No kidding. When we first did a dmidecode on one of these VMs and saw that it was VMware we questioned what else could be wrong. Why a cloud provider would be paying a massive premium for a VMware platform when Xen, KVM and HyperV are all free makes no sense, especially when Linux is the only workload option that CloudatCost had (check the threads as to why Windows isn't legally an option on CloudatCost.) So VMware cost a fortune and crippled them in performance.
Answer that we came up with then - that CloudatCost lacked the technical skills to run OpenStack or other serious cloud platform. So they were doing this to try to "buy" their way out of lacking IT skills.

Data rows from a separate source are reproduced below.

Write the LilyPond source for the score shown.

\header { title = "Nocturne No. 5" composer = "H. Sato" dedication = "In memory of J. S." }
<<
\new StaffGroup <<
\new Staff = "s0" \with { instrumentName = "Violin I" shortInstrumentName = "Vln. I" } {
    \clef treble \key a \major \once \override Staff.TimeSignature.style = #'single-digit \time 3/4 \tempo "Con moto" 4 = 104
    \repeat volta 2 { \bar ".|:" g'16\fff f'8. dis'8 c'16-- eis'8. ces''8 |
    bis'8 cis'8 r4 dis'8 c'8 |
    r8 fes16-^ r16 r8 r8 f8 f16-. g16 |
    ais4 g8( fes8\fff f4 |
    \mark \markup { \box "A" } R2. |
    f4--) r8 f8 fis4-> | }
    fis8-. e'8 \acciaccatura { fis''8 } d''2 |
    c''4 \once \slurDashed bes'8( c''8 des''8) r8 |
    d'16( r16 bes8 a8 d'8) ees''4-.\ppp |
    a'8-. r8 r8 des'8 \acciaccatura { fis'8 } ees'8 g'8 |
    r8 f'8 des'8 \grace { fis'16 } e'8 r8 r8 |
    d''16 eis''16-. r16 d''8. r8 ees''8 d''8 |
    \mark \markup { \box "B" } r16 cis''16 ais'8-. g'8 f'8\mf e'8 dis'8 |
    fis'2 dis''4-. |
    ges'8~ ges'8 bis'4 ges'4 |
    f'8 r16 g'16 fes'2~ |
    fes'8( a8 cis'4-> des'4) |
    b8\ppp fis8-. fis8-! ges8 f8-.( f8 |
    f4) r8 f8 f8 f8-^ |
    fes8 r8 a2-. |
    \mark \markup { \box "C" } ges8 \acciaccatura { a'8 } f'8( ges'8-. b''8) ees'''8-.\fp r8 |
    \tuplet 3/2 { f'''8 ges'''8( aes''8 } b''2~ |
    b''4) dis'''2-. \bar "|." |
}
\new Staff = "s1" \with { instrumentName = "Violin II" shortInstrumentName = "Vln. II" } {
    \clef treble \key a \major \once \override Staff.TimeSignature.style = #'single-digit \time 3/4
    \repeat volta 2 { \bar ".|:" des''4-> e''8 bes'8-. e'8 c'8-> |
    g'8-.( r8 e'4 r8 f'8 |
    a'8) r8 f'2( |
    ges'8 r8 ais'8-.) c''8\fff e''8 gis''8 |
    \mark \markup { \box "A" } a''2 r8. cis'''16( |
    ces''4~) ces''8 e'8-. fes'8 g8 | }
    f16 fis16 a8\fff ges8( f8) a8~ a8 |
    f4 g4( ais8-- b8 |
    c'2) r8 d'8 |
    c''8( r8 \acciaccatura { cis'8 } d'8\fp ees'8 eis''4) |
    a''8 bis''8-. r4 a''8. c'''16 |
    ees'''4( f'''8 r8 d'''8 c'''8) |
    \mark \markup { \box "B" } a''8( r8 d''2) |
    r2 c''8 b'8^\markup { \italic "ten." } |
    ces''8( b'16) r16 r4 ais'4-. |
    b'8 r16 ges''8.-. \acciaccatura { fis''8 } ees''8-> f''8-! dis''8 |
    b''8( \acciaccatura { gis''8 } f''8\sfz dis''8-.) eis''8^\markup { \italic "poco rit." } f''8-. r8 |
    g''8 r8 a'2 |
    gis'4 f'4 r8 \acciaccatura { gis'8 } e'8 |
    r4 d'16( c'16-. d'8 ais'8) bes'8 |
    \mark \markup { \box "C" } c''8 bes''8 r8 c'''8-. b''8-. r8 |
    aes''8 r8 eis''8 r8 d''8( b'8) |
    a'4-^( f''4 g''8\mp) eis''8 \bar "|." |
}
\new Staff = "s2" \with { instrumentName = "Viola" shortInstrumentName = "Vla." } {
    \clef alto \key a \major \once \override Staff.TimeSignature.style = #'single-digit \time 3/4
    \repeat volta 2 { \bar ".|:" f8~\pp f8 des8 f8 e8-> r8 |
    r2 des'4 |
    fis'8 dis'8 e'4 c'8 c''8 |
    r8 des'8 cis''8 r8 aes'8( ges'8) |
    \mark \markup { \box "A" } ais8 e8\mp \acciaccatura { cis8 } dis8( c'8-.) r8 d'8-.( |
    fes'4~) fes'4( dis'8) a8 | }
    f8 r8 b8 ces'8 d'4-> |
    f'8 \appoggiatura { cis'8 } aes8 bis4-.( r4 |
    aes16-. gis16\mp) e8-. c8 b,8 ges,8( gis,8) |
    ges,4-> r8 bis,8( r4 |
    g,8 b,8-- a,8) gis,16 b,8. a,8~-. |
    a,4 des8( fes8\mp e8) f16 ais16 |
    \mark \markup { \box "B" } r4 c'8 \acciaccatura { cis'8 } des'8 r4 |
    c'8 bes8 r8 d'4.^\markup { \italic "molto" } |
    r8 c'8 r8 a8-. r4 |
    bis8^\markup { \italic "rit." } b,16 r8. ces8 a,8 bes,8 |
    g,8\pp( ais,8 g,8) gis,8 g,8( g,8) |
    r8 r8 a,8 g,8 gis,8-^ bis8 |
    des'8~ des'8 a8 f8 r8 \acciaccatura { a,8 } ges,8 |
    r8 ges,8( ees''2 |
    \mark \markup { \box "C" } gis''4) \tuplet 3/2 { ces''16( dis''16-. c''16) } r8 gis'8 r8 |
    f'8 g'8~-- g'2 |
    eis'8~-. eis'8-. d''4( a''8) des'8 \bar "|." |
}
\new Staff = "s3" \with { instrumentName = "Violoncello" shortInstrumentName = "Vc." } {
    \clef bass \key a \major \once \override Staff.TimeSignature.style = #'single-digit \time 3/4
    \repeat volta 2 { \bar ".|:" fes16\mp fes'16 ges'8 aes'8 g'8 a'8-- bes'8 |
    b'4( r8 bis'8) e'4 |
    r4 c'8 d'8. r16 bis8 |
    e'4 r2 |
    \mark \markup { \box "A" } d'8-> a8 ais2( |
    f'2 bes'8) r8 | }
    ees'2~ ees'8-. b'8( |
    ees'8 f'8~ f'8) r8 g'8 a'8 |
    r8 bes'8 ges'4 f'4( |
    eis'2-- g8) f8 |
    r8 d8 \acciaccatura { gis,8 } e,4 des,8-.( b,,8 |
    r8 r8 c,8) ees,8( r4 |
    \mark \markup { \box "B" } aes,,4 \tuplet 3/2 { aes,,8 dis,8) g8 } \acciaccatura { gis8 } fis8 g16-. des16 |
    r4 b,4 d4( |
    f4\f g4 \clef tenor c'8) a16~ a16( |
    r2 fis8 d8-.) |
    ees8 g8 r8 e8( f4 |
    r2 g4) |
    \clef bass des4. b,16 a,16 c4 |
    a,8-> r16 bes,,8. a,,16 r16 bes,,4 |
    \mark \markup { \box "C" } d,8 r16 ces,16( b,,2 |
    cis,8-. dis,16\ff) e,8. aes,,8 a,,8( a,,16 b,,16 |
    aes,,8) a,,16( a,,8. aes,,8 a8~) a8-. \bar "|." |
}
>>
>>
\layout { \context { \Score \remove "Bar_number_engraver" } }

It was later than we found out about the SAN issue. But it was more of the same. I'm sure they had no idea how storage for a cloud was to work and instead of learning about it, they called up a storage vendor and the sales person designed the storage for them. By the book mistakes one after another.
-
I am surprised they are still online at all.
-
@IRJ said:
I am surprised they are still online at all.
Why? I mean they are redundant after all lol...
-
@thecreativeone91 said:
@IRJ said:
I am surprised they are still online at all.
Why? I mean they are redundant after all lol...
The only thing that is redundant is their outages
-